* Assignment *
Only one stretch of the data below is wanted: the lines starting at the one with "X6166905Y-15315476D01*" and ending at the one with "X6538333Y-15220238D01*", both included, given again exactly.

***

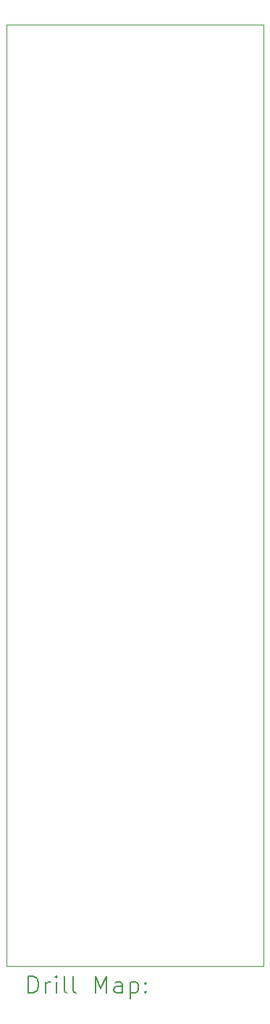
<source format=gbr>
%FSLAX45Y45*%
G04 Gerber Fmt 4.5, Leading zero omitted, Abs format (unit mm)*
G04 Created by KiCad (PCBNEW (6.0.1)) date 2023-06-10 19:19:44*
%MOMM*%
%LPD*%
G01*
G04 APERTURE LIST*
%TA.AperFunction,Profile*%
%ADD10C,0.100000*%
%TD*%
%ADD11C,0.200000*%
G04 APERTURE END LIST*
D10*
X5000000Y-15000000D02*
X5000000Y-4000000D01*
X5000000Y-4000000D02*
X8000000Y-4000000D01*
X8000000Y-4000000D02*
X8000000Y-15000000D01*
X8000000Y-15000000D02*
X5000000Y-15000000D01*
D11*
X5252619Y-15315476D02*
X5252619Y-15115476D01*
X5300238Y-15115476D01*
X5328810Y-15125000D01*
X5347857Y-15144048D01*
X5357381Y-15163095D01*
X5366905Y-15201190D01*
X5366905Y-15229762D01*
X5357381Y-15267857D01*
X5347857Y-15286905D01*
X5328810Y-15305952D01*
X5300238Y-15315476D01*
X5252619Y-15315476D01*
X5452619Y-15315476D02*
X5452619Y-15182143D01*
X5452619Y-15220238D02*
X5462143Y-15201190D01*
X5471667Y-15191667D01*
X5490714Y-15182143D01*
X5509762Y-15182143D01*
X5576429Y-15315476D02*
X5576429Y-15182143D01*
X5576429Y-15115476D02*
X5566905Y-15125000D01*
X5576429Y-15134524D01*
X5585952Y-15125000D01*
X5576429Y-15115476D01*
X5576429Y-15134524D01*
X5700238Y-15315476D02*
X5681190Y-15305952D01*
X5671667Y-15286905D01*
X5671667Y-15115476D01*
X5805000Y-15315476D02*
X5785952Y-15305952D01*
X5776428Y-15286905D01*
X5776428Y-15115476D01*
X6033571Y-15315476D02*
X6033571Y-15115476D01*
X6100238Y-15258333D01*
X6166905Y-15115476D01*
X6166905Y-15315476D01*
X6347857Y-15315476D02*
X6347857Y-15210714D01*
X6338333Y-15191667D01*
X6319286Y-15182143D01*
X6281190Y-15182143D01*
X6262143Y-15191667D01*
X6347857Y-15305952D02*
X6328809Y-15315476D01*
X6281190Y-15315476D01*
X6262143Y-15305952D01*
X6252619Y-15286905D01*
X6252619Y-15267857D01*
X6262143Y-15248809D01*
X6281190Y-15239286D01*
X6328809Y-15239286D01*
X6347857Y-15229762D01*
X6443095Y-15182143D02*
X6443095Y-15382143D01*
X6443095Y-15191667D02*
X6462143Y-15182143D01*
X6500238Y-15182143D01*
X6519286Y-15191667D01*
X6528809Y-15201190D01*
X6538333Y-15220238D01*
X6538333Y-15277381D01*
X6528809Y-15296428D01*
X6519286Y-15305952D01*
X6500238Y-15315476D01*
X6462143Y-15315476D01*
X6443095Y-15305952D01*
X6624048Y-15296428D02*
X6633571Y-15305952D01*
X6624048Y-15315476D01*
X6614524Y-15305952D01*
X6624048Y-15296428D01*
X6624048Y-15315476D01*
X6624048Y-15191667D02*
X6633571Y-15201190D01*
X6624048Y-15210714D01*
X6614524Y-15201190D01*
X6624048Y-15191667D01*
X6624048Y-15210714D01*
M02*

</source>
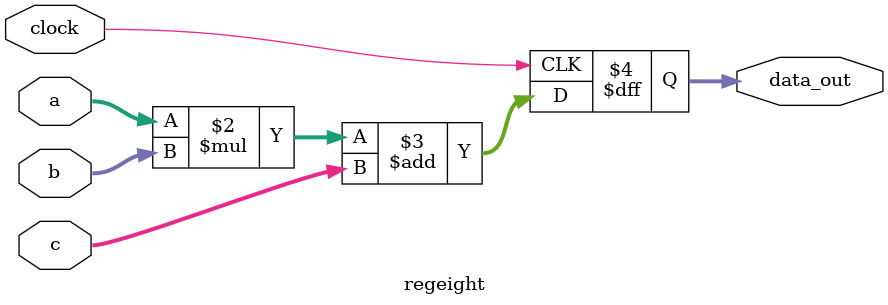
<source format=sv>
module regeight(
input wire clock,
input wire [7:0]a,
input wire [7:0]b,
input wire [7:0]c,
output reg [7:0]data_out
);

always @(posedge clock) begin
 
	data_out <= a * b + c;
 end 
 
 endmodule
</source>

***

* Solved exercise *
X6166905Y-15315476D01*
X6347857Y-15315476D02*
X6347857Y-15210714D01*
X6338333Y-15191667D01*
X6319286Y-15182143D01*
X6281190Y-15182143D01*
X6262143Y-15191667D01*
X6347857Y-15305952D02*
X6328809Y-15315476D01*
X6281190Y-15315476D01*
X6262143Y-15305952D01*
X6252619Y-15286905D01*
X6252619Y-15267857D01*
X6262143Y-15248809D01*
X6281190Y-15239286D01*
X6328809Y-15239286D01*
X6347857Y-15229762D01*
X6443095Y-15182143D02*
X6443095Y-15382143D01*
X6443095Y-15191667D02*
X6462143Y-15182143D01*
X6500238Y-15182143D01*
X6519286Y-15191667D01*
X6528809Y-15201190D01*
X6538333Y-15220238D01*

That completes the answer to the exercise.